Ob Sprachassistenten wie Alexa oder Siri, Fitness Tracker oder vernetzte Haushaltsgeräte: Auch im privaten Bereich fielen immer größere Datenmengen an, so die CSU-Politikerin Angelika Niebler. Für die Co-Vorsitzende der Unionsgruppe im EU-Parlament war deshalb ein wichtiger Punkt, dass private Daten nicht als Handelsware betrachtet werden: "Und wir konnten mit diesem Datengesetz jetzt klären, wer auf diese Daten jetzt zugreifen kann. Und wichtig ist natürlich immer gewesen, dass wir unseren hohen europäischen Datenschutz-Standard aufrechterhalten. Es geht bei dieser Datengesetzgebung in erster Linie um die industriellen Daten und eben nicht um die personenbezogenen Daten."
Was wurde beschlossen?
Der sogenannte "Data Act", der im Februar 2022 von der EU-Kommission eingebracht wurde, soll unter anderem festlegen, wann Unternehmen und Privatpersonen Informationen von vernetzten Geräten erhalten und weitergeben dürfen. Bislang werden solche Daten häufig ausschließlich von den Herstellern der Geräte gesammelt - also beispielsweise von einem Unternehmen, das ein vernetztes Auto baut, oder dem Hersteller eines Smart-Home-Gerätes. Künftig sollen Daten auch freiwillig mit Drittanbietern geteilt werden können, wodurch Verbraucher beispielsweise von günstigeren Ersatzteilen oder Reparaturen profitieren könnten. Massendaten-Daten von Autofahrerinnen und Autofahrern könnten zudem helfen, Verkehrsflüsse besser zu verstehen und zu analysieren. Gleichzeitig soll der Wechsel von Anbietern sogenannter Cloud-Dienste vereinfacht werden. Damit werde der Wettbewerb gefördert und die Bindung an einen einzigen Dienst verhindert, erklärte die EU-Kommission.
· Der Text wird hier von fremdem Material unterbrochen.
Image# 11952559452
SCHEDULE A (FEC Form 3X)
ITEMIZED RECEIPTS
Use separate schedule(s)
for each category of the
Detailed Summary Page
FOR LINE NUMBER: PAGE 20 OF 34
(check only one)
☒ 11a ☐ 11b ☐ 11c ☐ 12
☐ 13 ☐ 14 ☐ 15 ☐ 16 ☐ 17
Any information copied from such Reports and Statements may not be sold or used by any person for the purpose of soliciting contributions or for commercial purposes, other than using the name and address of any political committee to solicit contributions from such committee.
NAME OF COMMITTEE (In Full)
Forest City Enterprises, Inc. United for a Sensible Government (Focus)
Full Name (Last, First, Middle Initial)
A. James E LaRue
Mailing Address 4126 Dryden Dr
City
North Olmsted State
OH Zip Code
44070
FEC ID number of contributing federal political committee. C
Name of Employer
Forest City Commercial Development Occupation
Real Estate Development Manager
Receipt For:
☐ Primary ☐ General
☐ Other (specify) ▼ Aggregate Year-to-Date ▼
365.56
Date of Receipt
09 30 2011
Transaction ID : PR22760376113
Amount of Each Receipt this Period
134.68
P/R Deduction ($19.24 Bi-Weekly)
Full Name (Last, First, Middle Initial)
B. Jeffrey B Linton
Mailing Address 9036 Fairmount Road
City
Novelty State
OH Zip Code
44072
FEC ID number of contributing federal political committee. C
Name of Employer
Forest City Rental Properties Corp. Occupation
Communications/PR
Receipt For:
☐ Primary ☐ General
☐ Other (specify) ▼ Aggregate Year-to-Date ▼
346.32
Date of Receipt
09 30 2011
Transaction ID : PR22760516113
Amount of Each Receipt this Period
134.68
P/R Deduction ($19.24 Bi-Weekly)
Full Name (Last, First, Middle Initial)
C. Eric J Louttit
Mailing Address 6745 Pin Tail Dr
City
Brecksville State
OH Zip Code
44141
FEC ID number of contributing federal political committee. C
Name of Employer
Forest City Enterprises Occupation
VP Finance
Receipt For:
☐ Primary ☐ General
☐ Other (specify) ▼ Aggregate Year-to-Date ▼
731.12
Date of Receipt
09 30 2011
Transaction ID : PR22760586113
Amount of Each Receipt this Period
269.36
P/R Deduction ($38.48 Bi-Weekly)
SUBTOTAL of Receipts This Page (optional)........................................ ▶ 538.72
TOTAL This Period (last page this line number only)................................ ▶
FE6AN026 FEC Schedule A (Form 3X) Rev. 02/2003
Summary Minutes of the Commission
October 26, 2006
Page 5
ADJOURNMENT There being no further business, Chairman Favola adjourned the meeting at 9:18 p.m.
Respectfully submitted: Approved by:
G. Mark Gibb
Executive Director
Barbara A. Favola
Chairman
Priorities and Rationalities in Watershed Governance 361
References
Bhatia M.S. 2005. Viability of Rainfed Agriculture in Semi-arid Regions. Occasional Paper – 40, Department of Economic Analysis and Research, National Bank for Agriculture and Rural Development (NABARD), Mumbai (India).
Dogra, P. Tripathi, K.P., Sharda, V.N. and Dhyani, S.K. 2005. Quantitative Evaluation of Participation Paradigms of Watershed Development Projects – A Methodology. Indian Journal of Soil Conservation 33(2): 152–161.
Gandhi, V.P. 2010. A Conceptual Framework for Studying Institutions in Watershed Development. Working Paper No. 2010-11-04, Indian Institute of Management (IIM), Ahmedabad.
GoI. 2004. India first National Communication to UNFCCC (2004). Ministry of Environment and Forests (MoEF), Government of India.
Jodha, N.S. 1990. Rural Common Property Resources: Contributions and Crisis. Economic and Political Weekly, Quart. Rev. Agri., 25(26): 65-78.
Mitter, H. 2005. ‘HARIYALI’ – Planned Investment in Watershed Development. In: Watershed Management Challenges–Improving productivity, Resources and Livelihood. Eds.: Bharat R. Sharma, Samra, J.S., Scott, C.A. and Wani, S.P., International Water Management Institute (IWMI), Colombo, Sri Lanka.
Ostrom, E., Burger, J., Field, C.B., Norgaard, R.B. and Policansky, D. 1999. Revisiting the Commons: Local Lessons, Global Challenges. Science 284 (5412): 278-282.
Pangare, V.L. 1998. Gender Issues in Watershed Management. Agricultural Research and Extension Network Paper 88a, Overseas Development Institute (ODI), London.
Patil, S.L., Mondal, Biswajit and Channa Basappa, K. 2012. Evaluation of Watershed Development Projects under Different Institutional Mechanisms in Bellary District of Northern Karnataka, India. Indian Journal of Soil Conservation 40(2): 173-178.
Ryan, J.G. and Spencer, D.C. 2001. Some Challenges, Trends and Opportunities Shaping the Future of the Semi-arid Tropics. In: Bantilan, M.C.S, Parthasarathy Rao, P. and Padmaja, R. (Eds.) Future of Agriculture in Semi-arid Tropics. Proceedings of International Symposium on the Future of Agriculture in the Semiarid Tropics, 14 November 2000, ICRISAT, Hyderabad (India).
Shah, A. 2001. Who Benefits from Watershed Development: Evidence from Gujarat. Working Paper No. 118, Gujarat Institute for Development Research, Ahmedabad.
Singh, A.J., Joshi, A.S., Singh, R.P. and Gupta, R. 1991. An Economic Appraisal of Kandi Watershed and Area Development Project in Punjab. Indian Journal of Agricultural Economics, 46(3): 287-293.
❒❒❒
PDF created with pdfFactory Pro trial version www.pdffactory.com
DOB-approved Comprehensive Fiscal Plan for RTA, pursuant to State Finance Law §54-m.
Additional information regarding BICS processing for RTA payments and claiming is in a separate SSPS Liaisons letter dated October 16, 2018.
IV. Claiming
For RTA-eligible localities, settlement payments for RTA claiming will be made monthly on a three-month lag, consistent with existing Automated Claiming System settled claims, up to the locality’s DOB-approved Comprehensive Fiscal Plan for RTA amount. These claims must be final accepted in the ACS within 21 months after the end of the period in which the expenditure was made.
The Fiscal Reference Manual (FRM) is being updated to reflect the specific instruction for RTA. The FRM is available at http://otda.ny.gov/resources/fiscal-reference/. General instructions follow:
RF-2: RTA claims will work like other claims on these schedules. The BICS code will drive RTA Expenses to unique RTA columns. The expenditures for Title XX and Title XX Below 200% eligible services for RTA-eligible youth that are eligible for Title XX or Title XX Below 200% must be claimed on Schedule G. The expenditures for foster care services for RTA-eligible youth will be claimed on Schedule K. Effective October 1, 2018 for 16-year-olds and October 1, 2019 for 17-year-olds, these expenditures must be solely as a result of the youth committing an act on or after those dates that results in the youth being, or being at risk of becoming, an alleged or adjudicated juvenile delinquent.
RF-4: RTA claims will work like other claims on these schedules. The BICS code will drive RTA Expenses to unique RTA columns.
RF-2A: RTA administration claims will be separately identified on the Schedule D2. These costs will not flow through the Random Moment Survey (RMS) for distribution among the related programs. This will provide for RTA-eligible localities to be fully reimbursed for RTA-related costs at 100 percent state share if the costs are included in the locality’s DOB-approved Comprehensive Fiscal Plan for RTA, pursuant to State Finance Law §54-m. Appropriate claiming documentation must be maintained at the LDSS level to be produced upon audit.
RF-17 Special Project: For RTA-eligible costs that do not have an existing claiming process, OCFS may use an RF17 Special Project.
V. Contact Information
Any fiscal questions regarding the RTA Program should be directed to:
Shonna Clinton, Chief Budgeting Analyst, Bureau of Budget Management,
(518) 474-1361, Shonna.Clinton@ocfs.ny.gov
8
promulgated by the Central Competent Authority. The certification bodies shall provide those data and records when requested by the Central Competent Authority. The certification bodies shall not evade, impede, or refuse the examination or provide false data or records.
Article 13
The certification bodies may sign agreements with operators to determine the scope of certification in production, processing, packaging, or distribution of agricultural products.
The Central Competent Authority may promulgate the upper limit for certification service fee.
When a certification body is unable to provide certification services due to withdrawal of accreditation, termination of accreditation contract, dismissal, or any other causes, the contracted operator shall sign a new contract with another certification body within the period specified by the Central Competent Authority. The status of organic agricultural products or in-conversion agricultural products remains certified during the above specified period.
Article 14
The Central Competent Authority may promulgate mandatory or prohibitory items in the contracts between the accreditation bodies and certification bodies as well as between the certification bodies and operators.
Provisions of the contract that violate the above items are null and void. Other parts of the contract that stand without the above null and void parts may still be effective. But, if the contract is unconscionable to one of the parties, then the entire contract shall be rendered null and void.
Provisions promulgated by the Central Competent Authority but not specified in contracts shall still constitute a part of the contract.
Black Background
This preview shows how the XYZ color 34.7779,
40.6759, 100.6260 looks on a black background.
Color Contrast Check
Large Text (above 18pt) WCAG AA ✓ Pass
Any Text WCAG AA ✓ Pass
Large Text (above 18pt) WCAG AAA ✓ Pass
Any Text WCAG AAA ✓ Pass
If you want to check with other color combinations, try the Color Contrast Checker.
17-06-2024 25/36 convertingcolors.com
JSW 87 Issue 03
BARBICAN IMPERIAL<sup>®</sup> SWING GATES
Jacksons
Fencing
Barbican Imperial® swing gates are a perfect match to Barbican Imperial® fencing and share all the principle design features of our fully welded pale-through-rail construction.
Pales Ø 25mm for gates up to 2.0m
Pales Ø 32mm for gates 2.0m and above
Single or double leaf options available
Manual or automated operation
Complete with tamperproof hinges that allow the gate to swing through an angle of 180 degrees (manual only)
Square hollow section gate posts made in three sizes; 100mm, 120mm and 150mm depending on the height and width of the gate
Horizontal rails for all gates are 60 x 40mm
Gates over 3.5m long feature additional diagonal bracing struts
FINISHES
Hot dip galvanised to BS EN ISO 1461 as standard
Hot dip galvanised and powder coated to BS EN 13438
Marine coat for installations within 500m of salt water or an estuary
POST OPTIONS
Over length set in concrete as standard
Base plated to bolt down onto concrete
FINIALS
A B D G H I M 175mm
Zudem enthalte der "Data Act" Schutzmaßnahmen, um rechtswidrige Datenübertragung zu verhindern. In Ausnahmefällen, wie bei Naturkatastrophen oder Waldbränden, erhalten die Behörden Zugriff auf Daten der Privatwirtschaft. Nach Angaben der EU-Kommission werden 80 Prozent der generierten Industriedaten heute nicht genutzt, obwohl das Wachstums- und Innovationspotenzial enorm sei. "Sobald der 'Data Act' in Kraft tritt, wird er das wirtschaftliche und gesellschaftliche Potenzial von Daten und Technologien freisetzen und zum Aufbau eines Binnenmarkts für Daten beitragen", sagte Schwedens Minsiter für öffentliche Verwaltung, Erik Slottner, dessen Land derzeit den Vorsitz im Rat der EU-Mitgliedstaaten innehat.
Um welche Daten geht es?
Eine große Anzahl von Geräten, die wir im Alltag nutzen, ist inzwischen lokal oder über das Internet vernetzt. Das betrifft Kaffeemaschinen, Glühbirnen, Saugroboter oder den Thermomix, aber auch Fitnessarmbänder und Fernseher. Die "smarten" Geräte kann man oft per Handy steuern. Sie stehen regelmäßig mit dem Hersteller in Verbindung, etwa um den Wartungsstatus oder Updates abzurufen. Häufig sendet das Gerät dabei Informationen an eine Cloud, wo die Daten aufbereitet werden oder als Grundlage für weitere Dienstleistungen dienen, wie das Bundesamt für Sicherheit in der Informationstechnik erläutert. Es geht aber nicht nur um Haushaltsgeräte, sondern auch um Flugzeuge, Autos, Windräder oder Mähdrescher.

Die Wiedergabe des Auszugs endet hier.